The day ended with Sam Parsons, reflecting on what he learned on the course last year. One of the most important points he made was that we (science) need to make reproducibility and transparency part of the research process, rather than an add on.
On day 5, Kirstie Whitaker discussed how we can transform research with collaborative working. We were introduced to the principles of open leadership: understanding (making work accessible and clear), sharing (making work easy to adapt, reproduce and spread), and participation & inclusion (building shared ownership and agency to make sure the work is inviting and sustainable for all). While open research can seem a bit overwhelming at first, Kirstie told us that incremental progress is still progress, and every little helps. A great example for designing an open project and creating a positive culture for contribution and collaboration is the BIDS starter kit on Github. (essentials include the readme and contributing files, as well as the code of conduct) and some additional resources can be found on The Turing Way.

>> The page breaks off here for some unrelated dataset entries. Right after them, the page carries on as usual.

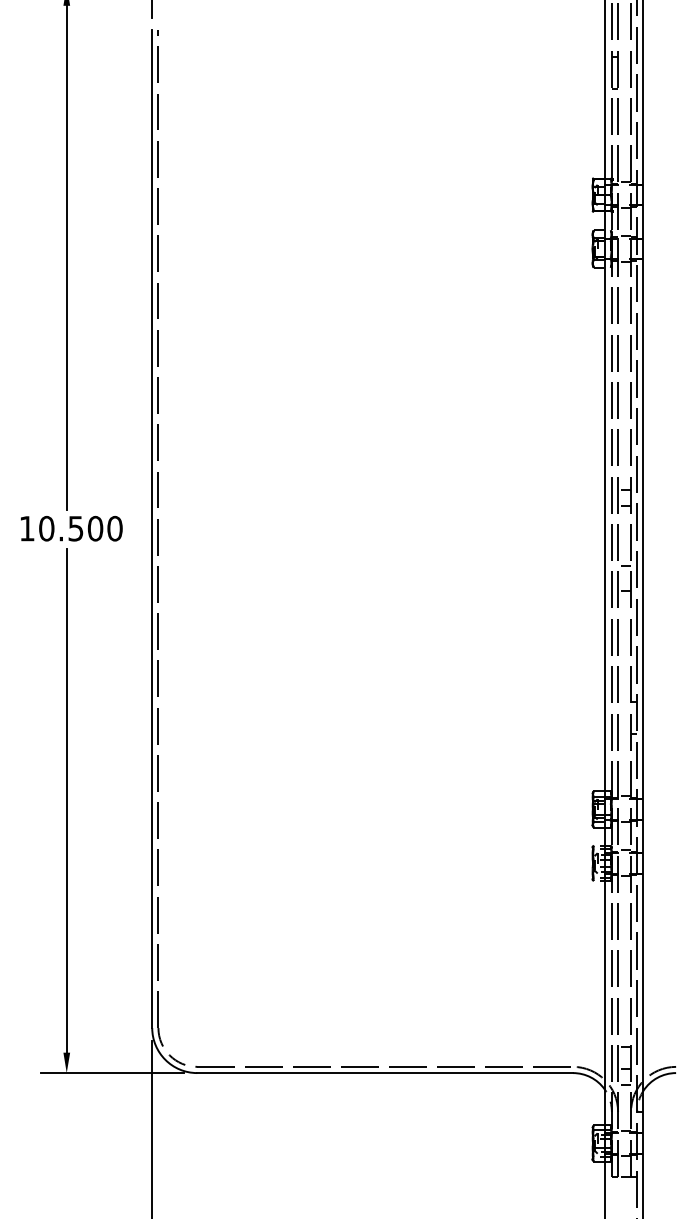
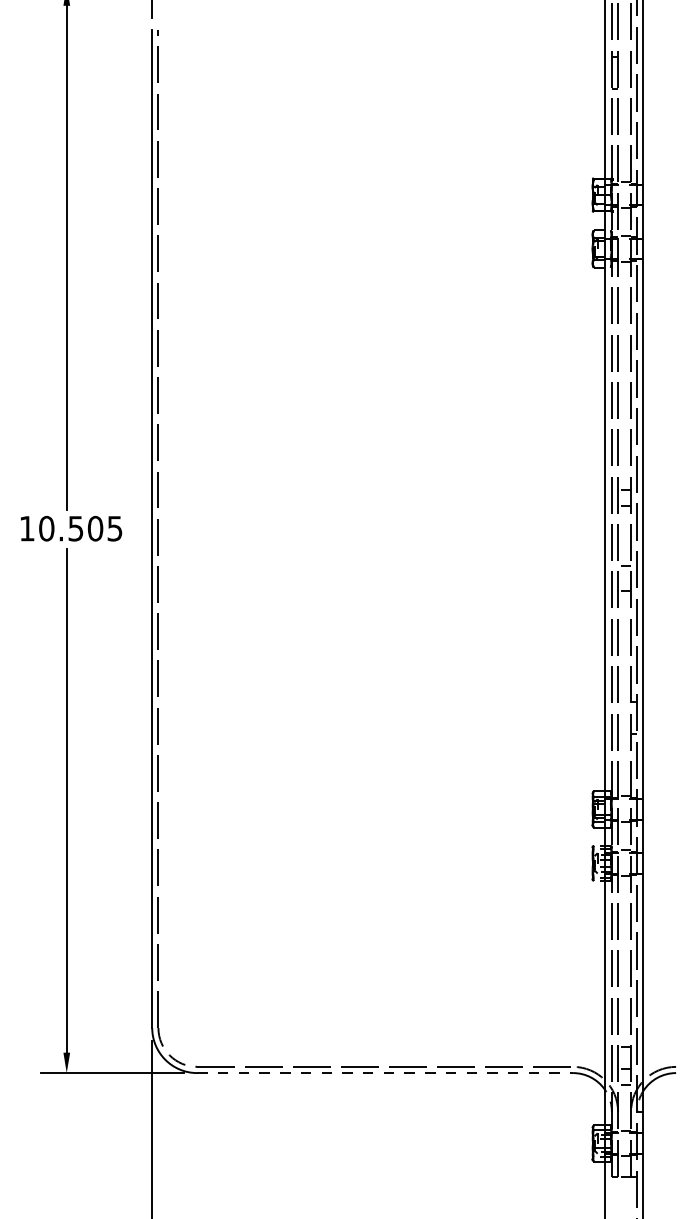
text at (114, 528): 10.500 -> 10.505
line at (385, 1073): solid -> dashed
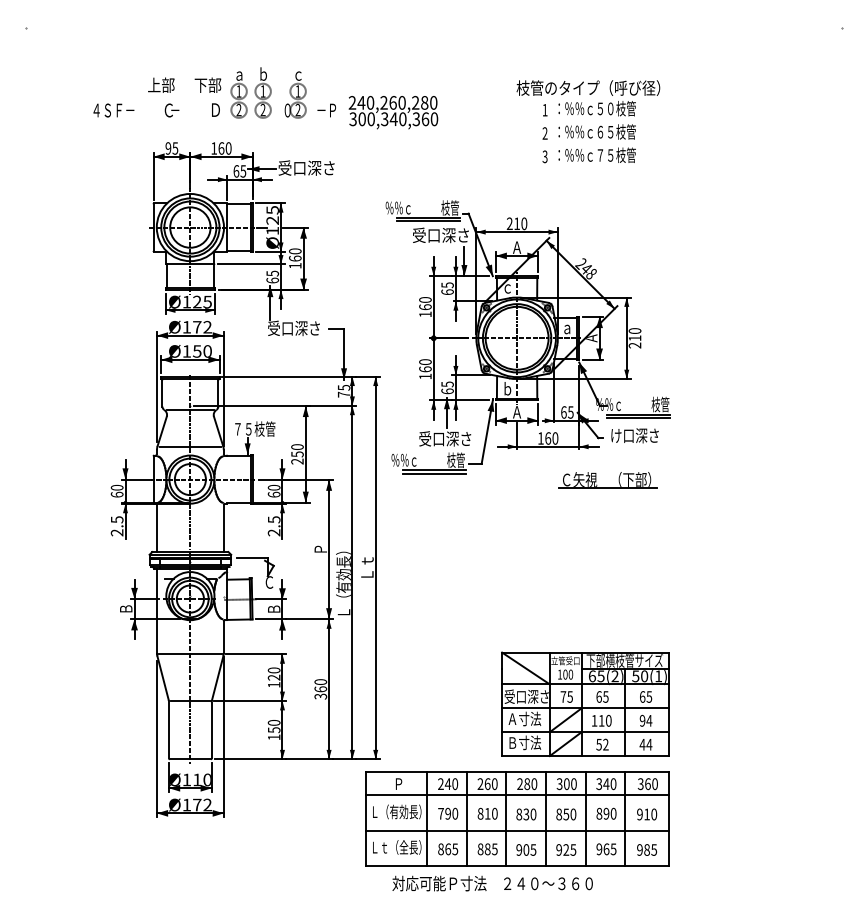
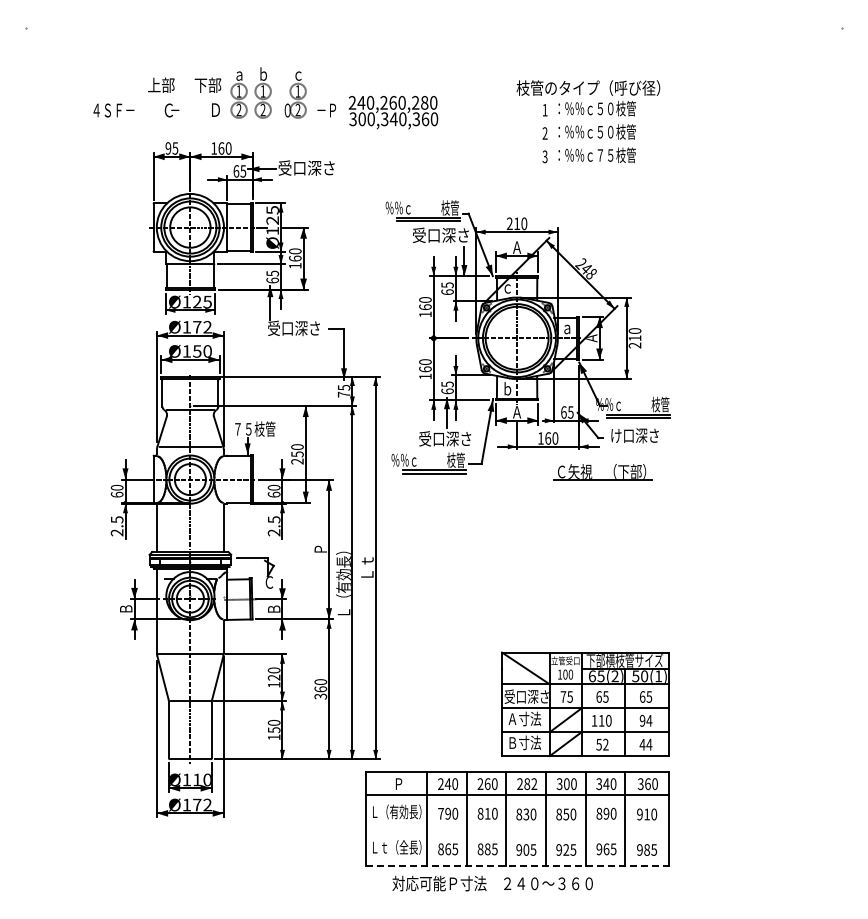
text at (605, 131): ：％％ｃ６５枝管 -> ：％％ｃ５０枝管
part at (607, 487) position: (607, 487) -> (602, 479)
text at (534, 784): 280 -> 282
line at (516, 830): present -> none
line at (517, 866): solid -> dashed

Dorothy Bishop then went on to discuss the question of why literature reviews should be systematic, followed by Marta Topor and Jade Pickering's guidelines for systematic reviews beyond clinical trials.
The day ended with Brian Nosek talking about why reproducible research is the future, and on the following morning we got some practical advice from Kirstie about how to take open, reproducible practices forward in our home organisation.
I feel incredibly lucky to have learned so much and to have met all of these amazing people. Hopefully the resources above can be helpful for others who are trying to find ways to make their research more open, transparent and reproducible.